**** EXERCISE TEXT ****

For a moment the images and the attachments were broken, but now it seems it's all okay. :)

Offline 123abc

Re: 'Kitizen Empire'
« Reply #3 on: June 01, 2014, 02:42:15 AM »
The 3rd pic is broken!

Offline Junna

Re: 'Kitizen Empire'
« Reply #4 on: June 01, 2014, 03:11:41 AM »
What does happen at the year 3000?

Offline goodnight033

Re: 'Kitizen Empire'
« Reply #5 on: June 01, 2014, 03:58:58 PM »
The 3rd pic is broken!
At my side every pics are on

Offline goodnight033

Re: 'Kitizen Empire'
« Reply #6 on: June 01, 2014, 03:59:40 PM »
What does happen at the year 3000?
That is what I'm trying to find out.  I am on year 2900 and I've heard rumours that every game will die when it reaches 3000 because Simutrans game time doesn't support beyond 3000?

Offline Junna

Re: 'Kitizen Empire'
« Reply #7 on: June 01, 2014, 04:13:16 PM »
That is what I'm trying to find out.  I am on year 2900 and I've heard rumours that every game will die when it reaches 3000 because Simutrans game time doesn't support beyond 3000?

If you do encounter problem at year 3000, you should report it as a bug, so that whatever coding problem there could be fixed eventually.

Offline goodnight033

Re: 'Kitizen Empire'
« Reply #8 on: June 03, 2014, 03:58:10 PM »

**** SOURCE MATERIAL ****

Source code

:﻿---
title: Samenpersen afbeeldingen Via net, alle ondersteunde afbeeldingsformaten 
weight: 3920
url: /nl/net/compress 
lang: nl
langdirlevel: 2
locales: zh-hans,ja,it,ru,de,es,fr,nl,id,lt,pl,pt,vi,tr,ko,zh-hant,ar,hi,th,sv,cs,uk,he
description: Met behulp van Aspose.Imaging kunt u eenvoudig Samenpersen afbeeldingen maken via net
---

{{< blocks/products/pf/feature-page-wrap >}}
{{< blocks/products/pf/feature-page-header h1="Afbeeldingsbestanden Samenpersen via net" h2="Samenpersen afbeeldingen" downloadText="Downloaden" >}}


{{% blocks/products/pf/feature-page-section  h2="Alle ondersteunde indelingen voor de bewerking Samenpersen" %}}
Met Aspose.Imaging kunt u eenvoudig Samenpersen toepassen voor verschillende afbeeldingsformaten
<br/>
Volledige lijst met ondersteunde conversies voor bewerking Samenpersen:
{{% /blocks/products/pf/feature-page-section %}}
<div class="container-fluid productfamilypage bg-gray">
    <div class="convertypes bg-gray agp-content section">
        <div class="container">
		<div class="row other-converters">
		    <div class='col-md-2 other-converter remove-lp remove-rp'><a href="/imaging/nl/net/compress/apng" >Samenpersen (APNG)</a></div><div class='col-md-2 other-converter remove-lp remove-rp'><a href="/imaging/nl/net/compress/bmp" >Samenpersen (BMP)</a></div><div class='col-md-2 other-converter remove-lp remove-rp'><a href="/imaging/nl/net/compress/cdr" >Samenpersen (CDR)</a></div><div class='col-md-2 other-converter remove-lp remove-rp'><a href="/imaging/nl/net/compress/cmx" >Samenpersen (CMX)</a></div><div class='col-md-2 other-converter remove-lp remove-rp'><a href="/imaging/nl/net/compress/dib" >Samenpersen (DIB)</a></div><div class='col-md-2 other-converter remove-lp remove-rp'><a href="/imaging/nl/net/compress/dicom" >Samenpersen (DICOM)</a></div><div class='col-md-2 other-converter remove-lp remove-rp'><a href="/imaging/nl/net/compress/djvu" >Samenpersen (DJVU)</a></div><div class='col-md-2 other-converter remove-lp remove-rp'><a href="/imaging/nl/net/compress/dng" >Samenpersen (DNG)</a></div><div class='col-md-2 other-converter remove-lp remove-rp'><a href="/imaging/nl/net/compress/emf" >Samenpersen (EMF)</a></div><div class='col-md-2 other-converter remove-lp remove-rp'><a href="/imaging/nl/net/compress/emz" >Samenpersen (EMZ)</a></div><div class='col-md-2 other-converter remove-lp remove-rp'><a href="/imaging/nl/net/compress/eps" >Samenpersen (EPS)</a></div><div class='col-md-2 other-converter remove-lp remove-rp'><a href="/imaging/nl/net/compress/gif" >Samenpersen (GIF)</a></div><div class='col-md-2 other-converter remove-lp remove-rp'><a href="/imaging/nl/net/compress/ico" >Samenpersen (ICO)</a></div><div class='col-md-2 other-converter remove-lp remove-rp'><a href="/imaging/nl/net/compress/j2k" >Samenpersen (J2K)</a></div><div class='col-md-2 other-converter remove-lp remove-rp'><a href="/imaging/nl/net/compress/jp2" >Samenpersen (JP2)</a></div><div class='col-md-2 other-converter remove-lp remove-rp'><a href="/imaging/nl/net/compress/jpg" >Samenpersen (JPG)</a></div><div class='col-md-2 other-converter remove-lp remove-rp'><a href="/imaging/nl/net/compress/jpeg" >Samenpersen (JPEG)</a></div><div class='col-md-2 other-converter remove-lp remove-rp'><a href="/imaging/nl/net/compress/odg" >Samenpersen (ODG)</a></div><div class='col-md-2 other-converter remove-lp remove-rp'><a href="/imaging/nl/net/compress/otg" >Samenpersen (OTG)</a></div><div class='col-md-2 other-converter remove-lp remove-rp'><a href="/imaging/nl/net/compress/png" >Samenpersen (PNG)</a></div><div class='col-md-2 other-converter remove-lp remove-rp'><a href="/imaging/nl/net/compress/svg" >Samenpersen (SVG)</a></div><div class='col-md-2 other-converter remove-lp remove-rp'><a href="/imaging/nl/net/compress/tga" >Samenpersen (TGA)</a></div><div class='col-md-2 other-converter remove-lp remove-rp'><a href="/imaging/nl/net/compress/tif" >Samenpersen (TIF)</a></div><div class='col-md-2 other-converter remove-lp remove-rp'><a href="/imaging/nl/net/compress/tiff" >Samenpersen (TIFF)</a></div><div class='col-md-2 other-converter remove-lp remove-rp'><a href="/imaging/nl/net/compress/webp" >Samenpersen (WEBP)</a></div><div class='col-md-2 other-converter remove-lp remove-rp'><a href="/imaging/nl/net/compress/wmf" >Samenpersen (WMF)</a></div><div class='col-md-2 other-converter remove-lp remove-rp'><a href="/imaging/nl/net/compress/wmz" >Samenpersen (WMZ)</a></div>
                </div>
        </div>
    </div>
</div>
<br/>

****
**** SOURCE MATERIAL ****

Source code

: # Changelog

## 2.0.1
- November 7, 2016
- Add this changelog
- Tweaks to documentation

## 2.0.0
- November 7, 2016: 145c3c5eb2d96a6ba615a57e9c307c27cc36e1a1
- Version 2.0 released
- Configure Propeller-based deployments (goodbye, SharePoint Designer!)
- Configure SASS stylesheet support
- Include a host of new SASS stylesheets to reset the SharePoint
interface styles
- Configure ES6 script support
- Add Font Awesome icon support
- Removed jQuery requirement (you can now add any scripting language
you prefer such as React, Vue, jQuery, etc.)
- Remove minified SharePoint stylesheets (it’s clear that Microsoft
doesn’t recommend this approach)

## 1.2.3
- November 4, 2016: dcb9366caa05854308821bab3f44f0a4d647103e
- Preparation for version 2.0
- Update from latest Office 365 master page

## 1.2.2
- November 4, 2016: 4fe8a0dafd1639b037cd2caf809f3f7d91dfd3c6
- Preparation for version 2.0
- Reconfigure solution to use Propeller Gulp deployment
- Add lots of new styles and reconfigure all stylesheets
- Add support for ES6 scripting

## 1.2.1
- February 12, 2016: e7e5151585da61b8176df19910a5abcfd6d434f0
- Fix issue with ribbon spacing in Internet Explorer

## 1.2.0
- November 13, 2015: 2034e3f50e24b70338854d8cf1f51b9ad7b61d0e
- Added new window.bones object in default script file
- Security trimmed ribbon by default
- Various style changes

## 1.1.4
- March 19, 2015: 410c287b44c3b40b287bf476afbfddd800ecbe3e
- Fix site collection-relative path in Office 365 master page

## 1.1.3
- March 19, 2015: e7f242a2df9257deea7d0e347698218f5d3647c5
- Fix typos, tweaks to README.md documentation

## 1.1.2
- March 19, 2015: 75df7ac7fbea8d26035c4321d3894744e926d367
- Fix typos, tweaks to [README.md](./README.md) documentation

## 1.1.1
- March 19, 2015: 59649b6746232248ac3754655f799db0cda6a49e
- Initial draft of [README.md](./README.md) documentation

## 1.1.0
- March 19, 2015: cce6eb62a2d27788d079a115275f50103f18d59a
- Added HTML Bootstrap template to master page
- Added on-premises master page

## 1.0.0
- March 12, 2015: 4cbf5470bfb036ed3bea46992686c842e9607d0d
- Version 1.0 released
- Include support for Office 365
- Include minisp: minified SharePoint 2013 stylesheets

****
**** SOURCE MATERIAL ****

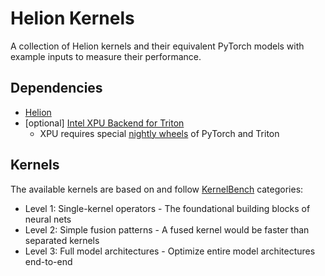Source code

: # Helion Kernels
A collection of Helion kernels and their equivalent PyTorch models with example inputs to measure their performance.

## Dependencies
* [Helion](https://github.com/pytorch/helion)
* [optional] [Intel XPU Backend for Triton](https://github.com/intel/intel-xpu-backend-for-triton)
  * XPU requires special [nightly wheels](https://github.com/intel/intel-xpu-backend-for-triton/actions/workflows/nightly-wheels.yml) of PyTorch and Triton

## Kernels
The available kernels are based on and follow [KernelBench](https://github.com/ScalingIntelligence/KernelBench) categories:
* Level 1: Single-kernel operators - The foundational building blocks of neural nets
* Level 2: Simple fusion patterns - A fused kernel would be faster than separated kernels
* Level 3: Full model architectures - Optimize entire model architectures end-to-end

****

— WHAT YOU WILL DO —
A) In the forum thread, which year has goodnight033 reached in the game?
B) Summarize the forum thread in two sentences.
C) Proceed with the forum thread from its final line.

— ANSWER SECTION —
A) Year 2900.

B) After a report that the third picture was broken, goodnight033 replied that all the pictures displayed on their side, and Junna asked what happens at the year 3000. goodnight033 said they were at year 2900 and had heard rumors that games die at 3000, and Junna advised reporting any problem at that year as a bug so it could eventually be fixed.

C)
1st Featured City:    Sungor

Sungor is a region on the Sungor Mountains, which the name is taken from its local language.   If we look at the map, Sungor Mountains is in fact a long mountain range which starts at the Eastern side of mega-‘city state’ Kingston, all the way to the eastern side of the Simuworld map.   The mountain resembles a small plateau, which forms majority of the city of Sungor,  a small ‘district’ of Kingston is at the western side of the Sungor Airfield, and also Upper Salford at the east of the mountain.

Due to its cold nature, electrified mode of transport is deemed unfeasible.  Frozen electrification causes massive problems, therefore all transports are IC engine powered.   The city starts with a small urban area, served by a railway station ‘Sungor Station’.  This station now handles trains on the Sungor Pleateau Railway (it starts from Preston, easternmost city of the map), calling at Salford and then ascend very slowly towards Sungor.   

Recently, due to rapid development in the eastern region of the map, new sub-urban services are introduced.   Since Sungor is in a region with special geographic features, hydrogen-powered trains are used.  Compared to DMUs, they are much less-powerful and more expensive to run, but its medium daily ridership on the line means they are more than adequate.

Since the Plateau Railway has a slow speed restriction (due to the terrain), an airfield is built to improve the transport network from Sungor.  The Boeing 757s are the only aircraft flying into Sungor, as they are the only aircraft that are allegedly certified for high-altitude take offs/landing.   

Surrounding the airfield is the ‘colonial occupation of mega-Kingston’, which since Kingston is a mega city state, a passport control is needed to pass through the Kingston-Sungor border.   Kingston and Sungor buses both serve the border bus terminal.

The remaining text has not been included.